Verilen görev A. Listede "yellow hexagon: moved 1 px left" ifadesini içeren satırdan başlayarak listenin son satırı da dahil olmak üzere sonuna kadar olan satırları aynen aktarınız. Resim satırlarını cevaba almayınız.

Geçtiğimiz günlerde, 92 yaşında bir kadının tecavüze uğraması ve ardından katledilmesi toplumda infial yarattı. İnsanlar haklı olarak, böylesi canice bir saldırıyı gerçekleştiren kişinin kimliği üzerine yoğunlaştı. Tecavüz ve katliamı gerçekleştirenin, faşist MHP’nin üyesi olduğu ortaya çıktı. Faşist hareketin “3 hilalini” görünür bir şekilde eliyle yapmaktan çekinmeyen bu kişiye dair iktidar ortağı faşist parti MHP’den ise hemen bir açıklama geldi; “Suçun ideolojisi olmaz”.
İnsan davranışları indirgemeci olarak bir ideolojinin doğrudan eylemleri olmamakla birlikte, tecavüz başta olmak üzere işlenen birçok insanlık suçu ideolojisiz değildir. “At-Avrat-Silah” gerici feodal ideolojisi, kapitalist toplumla birlikte, milliyetçi formasyondan geçerek, “tek millet, tek devlet” konsensüsünde birleşmiştir. Erkek, “vatan için” ölür ve öldürürken, kadın ise bu patriyarkanın gerçekleştirilmesi ve devamlılığı için sürekli baskı altına alınır.

Sağlanan liste.

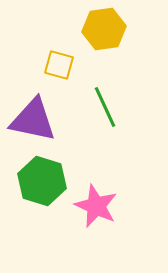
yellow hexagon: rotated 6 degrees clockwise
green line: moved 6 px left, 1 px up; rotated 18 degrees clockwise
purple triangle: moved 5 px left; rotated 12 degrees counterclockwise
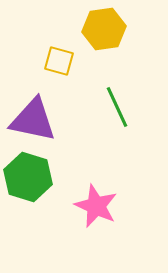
yellow square: moved 4 px up
green line: moved 12 px right
green hexagon: moved 14 px left, 4 px up
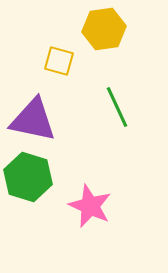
pink star: moved 6 px left
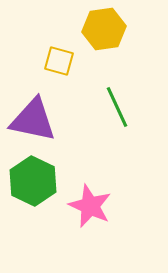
green hexagon: moved 5 px right, 4 px down; rotated 9 degrees clockwise
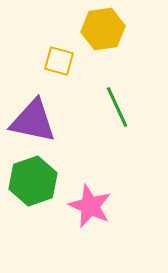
yellow hexagon: moved 1 px left
purple triangle: moved 1 px down
green hexagon: rotated 15 degrees clockwise
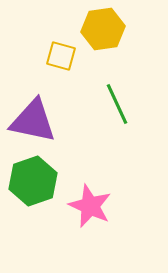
yellow square: moved 2 px right, 5 px up
green line: moved 3 px up
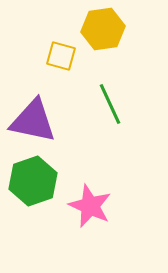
green line: moved 7 px left
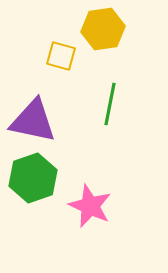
green line: rotated 36 degrees clockwise
green hexagon: moved 3 px up
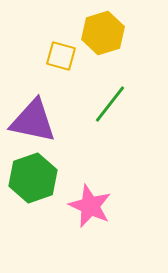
yellow hexagon: moved 4 px down; rotated 9 degrees counterclockwise
green line: rotated 27 degrees clockwise
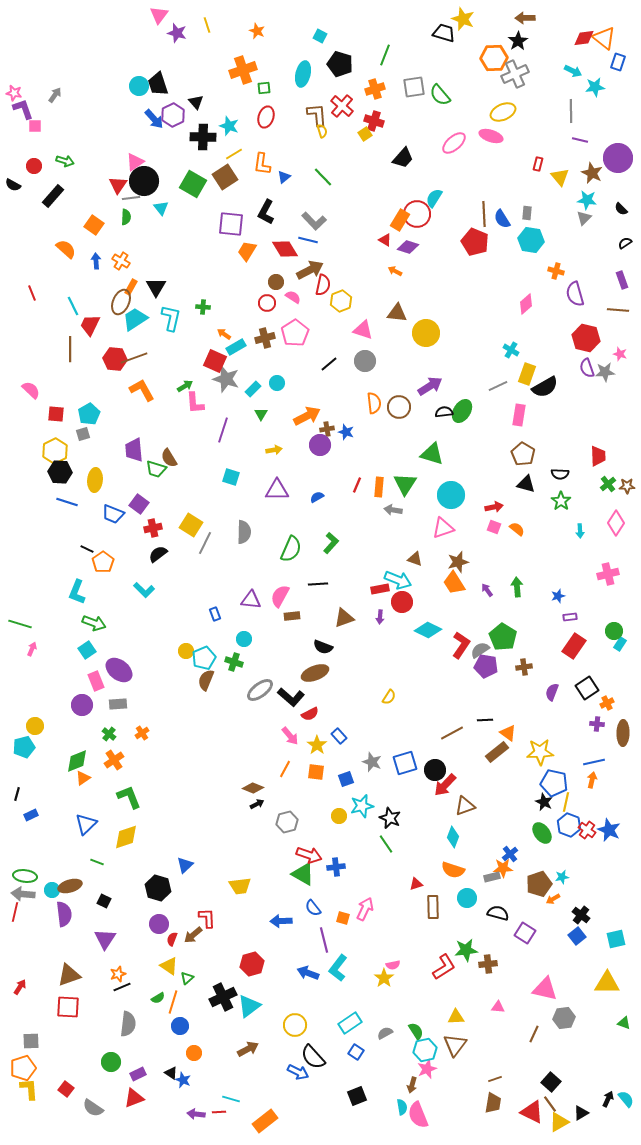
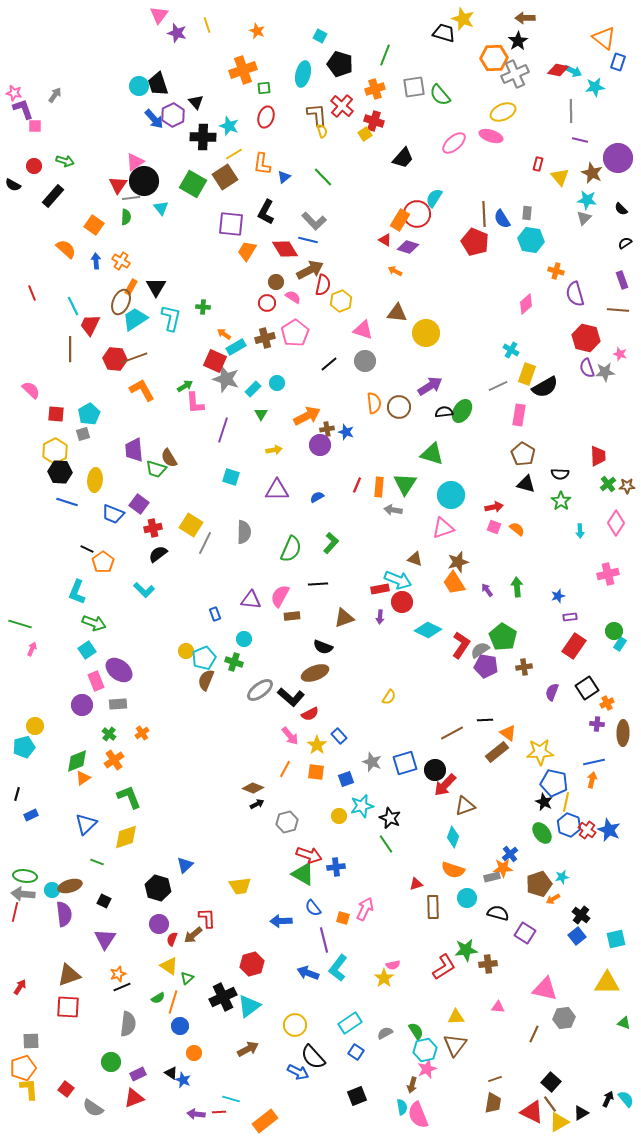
red diamond at (584, 38): moved 26 px left, 32 px down; rotated 20 degrees clockwise
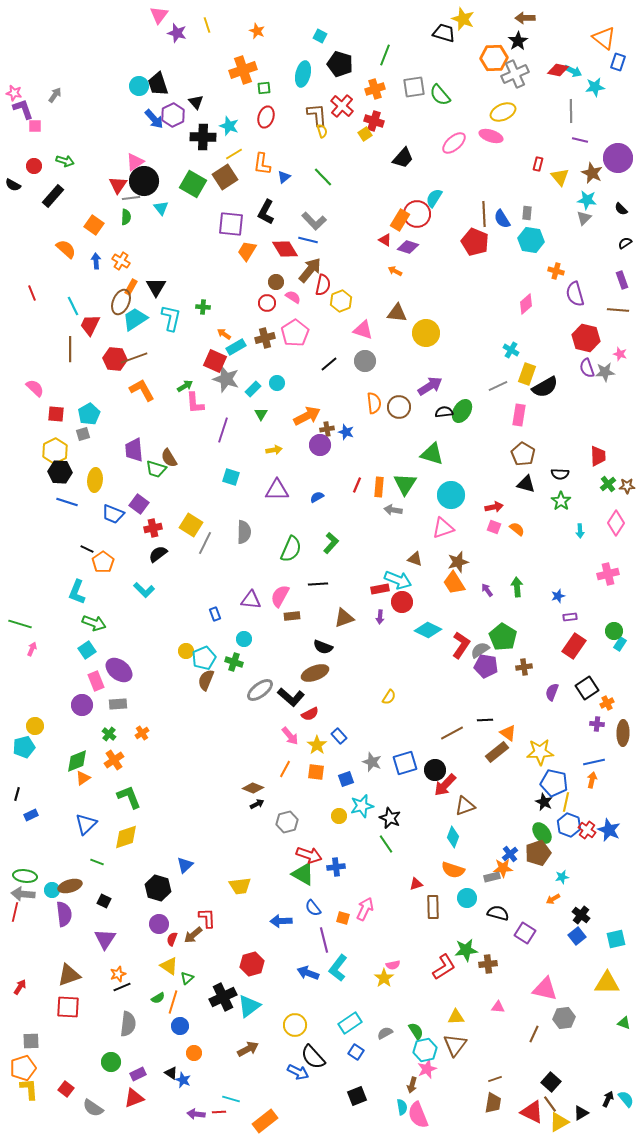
brown arrow at (310, 270): rotated 24 degrees counterclockwise
pink semicircle at (31, 390): moved 4 px right, 2 px up
brown pentagon at (539, 884): moved 1 px left, 31 px up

Verilen görev B. Seçilmiş bölümü iki cümleyle özetleyiniz.

Nihai cevap A.
yellow hexagon: moved 1 px left
purple triangle: moved 1 px down
green hexagon: rotated 15 degrees clockwise
yellow square: moved 2 px right, 5 px up
green line: moved 3 px up
green line: moved 7 px left
green line: rotated 36 degrees clockwise
green hexagon: moved 3 px up
yellow hexagon: moved 4 px down; rotated 9 degrees counterclockwise
green line: rotated 27 degrees clockwise
red diamond at (584, 38): moved 26 px left, 32 px down; rotated 20 degrees clockwise
brown arrow at (310, 270): rotated 24 degrees counterclockwise
pink semicircle at (31, 390): moved 4 px right, 2 px up
brown pentagon at (539, 884): moved 1 px left, 31 px up

Nihai cevap B. Seçilmiş bölüme göre 92 yaşındaki bir kadına tecavüz edip onu katleden kişinin MHP üyesi olduğu ortaya çıkmış, MHP de bunun üzerine “Suçun ideolojisi olmaz” açıklamasını yapmıştır. Metin ise tecavüz başta olmak üzere birçok insanlık suçunun ideolojisiz olmadığını, “At-Avrat-Silah” ideolojisinin “tek millet, tek devlet” konsensüsünde birleştiğini ve bu düzende kadının sürekli baskı altına alındığını ileri sürer.